+++ Input +++
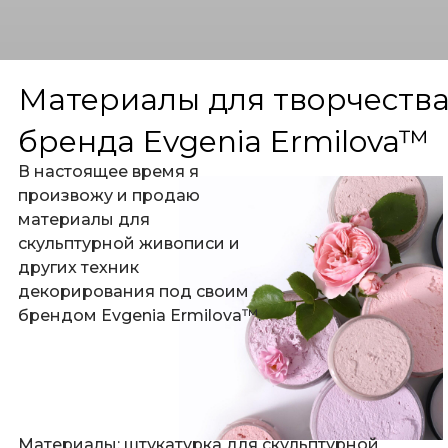
Материалы для творчеств
бренда Evgenia Ermilova™
В настоящее время я
произвожу и продаю
материалы для
скульптурной живописи и
других техник
декорирования под своим
брендом Evgenia Ermilova™.
Материалы: штукатурка для скульптурной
+++
Exercise details:
Exactly as written, restate the listing above with its pictures omitted.

Result below:
Материалы для творчеств
бренда Evgenia Ermilova™
В настоящее время я
произвожу и продаю
материалы для
скульптурной живописи и
других техник
декорирования под своим
брендом Evgenia Ermilova™.
Материалы: штукатурка для скульптурной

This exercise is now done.